Por isso, apesar de ter características conservadoras, a renda fixa costuma estar presente – em maior ou menor proporção – no portfólio de grande parte dos investidores, independente de seus perfis.

Exemplos de ativos de renda fixa

Os títulos do Tesouro – como Tesouro Selic, Tesouro Prefixado e Tesouro IPCA – são exemplos de ativos de renda fixa conhecidos de muitos investidores. Neste artigo explicamos melhor sobre cada um.

Outro investimento em renda fixa que se ouve falar bastante são os CDBs (Certificado de Depósito Bancário). Eles referem-se a títulos nominativos emitidos pelos bancos e oferecidos ao público como forma de captação de recursos.

As Letras de Créditos (LCI e LCA) são também opções que o investidor possui no mercado de renda fixa. Referem-se às cartas emitidas por instituições financeiras com o objetivo de financiar determinados setores da economia (setor imobiliário no caso do LCI, e agrícola no caso do LCA).

À lista ainda adicionamos o CRI e CRA, as Letras de Câmbio, as Debêntures, entre outros.

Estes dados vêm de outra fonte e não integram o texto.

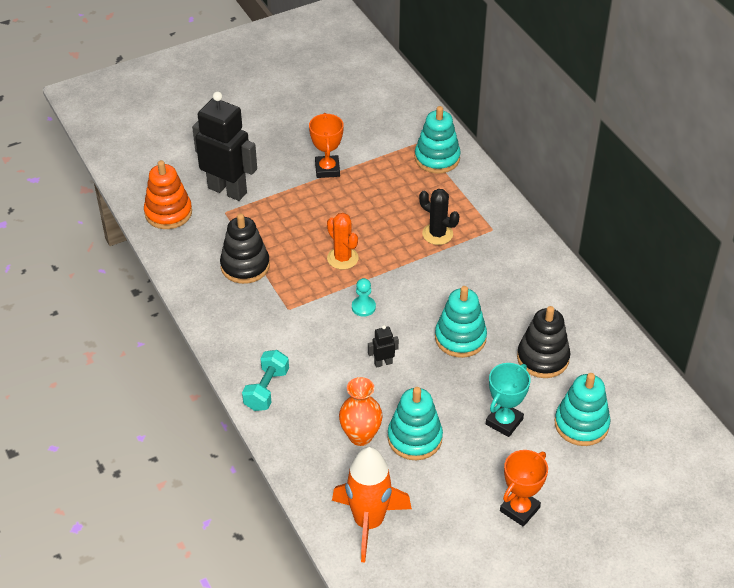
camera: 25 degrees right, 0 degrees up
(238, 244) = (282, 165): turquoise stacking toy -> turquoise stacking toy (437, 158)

Qual investimento escolher?

Sempre quando falamos em investimento, a pergunta correta a se fazer é: qual é o seu objetivo?

Por exemplo, um CDB de liquidez diária não é uma opção indicada para quem planeja a aposentadoria para daqui a 20 anos, pois o rendimento será mais baixo e a pessoa não precisa do dinheiro para resgatar a qualquer momento.

E se o prazo do investimento influencia, o mesmo se aplica ao resgate do investimento. Lembre-se que sempre que um resgate é feito antes dessa data o investidor pode ser penalizado.

Essas penalizações podem ser evitadas ao fazer um planejamento de curto, médio e longo prazo, pois dessa maneira o investimento será alocado de acordo com o tempo necessário para cumprir seus objetivos.